I wrote a lengthy post-mortem article for Square Enix Music Online, which is now online. It’s principally written about the scoring itself, with a slightly different point of view, I’d say.
One should think that as my box of mental tools, wide open. Also included is a healthy dose of criticism towards the catalogue music and its careless usage, but most of the time I happened to stay on the right tracks, it seems. After reading the article myself, I feel it reflects pretty well the train of thought and the amount of effort put into what I think I do best.
Read the whole article here.
Note: In the article, orchestrator David Christiansen is mentioned, but his name is erroneously spelled as Christensen. My bad, sorry David!

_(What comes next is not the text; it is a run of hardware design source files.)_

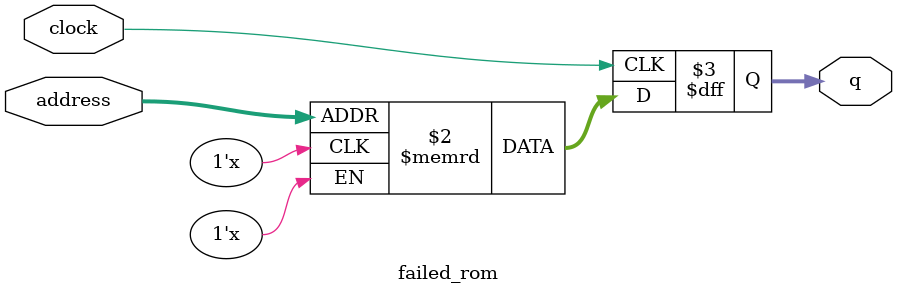
<source format=sv>
module failed_rom (
	input logic clock,
	input logic [18:0] address,
	output logic [3:0] q
);

logic [3:0] memory [0:307199] /* synthesis ram_init_file = "./failed/failed.mif" */;

always_ff @ (posedge clock) begin
	q <= memory[address];
end

endmodule

</source>
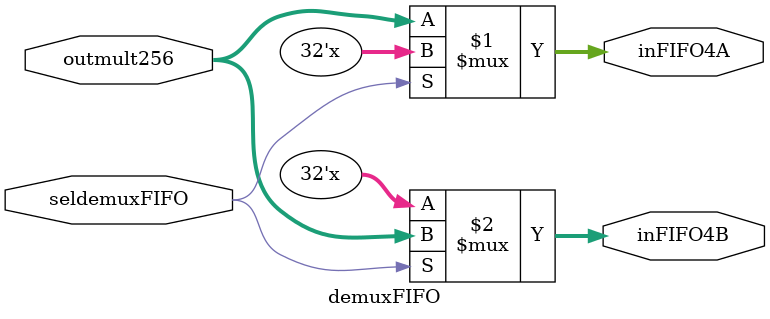
<source format=v>
module demuxFIFO(
	outmult256,seldemuxFIFO,inFIFO4A,inFIFO4B);
	
	input [31:0]outmult256;
	input seldemuxFIFO;
	output [31:0]inFIFO4A;
	output [31:0]inFIFO4B;
	
	assign inFIFO4A = (seldemuxFIFO)?32'bz:outmult256;
	assign inFIFO4B = (seldemuxFIFO)?outmult256:32'bz;
endmodule
</source>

WhenSpamAttacks.com reviews the game with some kind words on the soundtrack: “This game has a GREAT soundtrack. Props to Petri Alanko, the soundtrack composer, for providing some of the best music in a game since Fallout 3.” Thanks, anonymous, for the link.
By the way, Fallout 3 is among the very few games that I’ve ever had enough stamina to play through, twice, and thus I appreciate the comparison. So: thanks!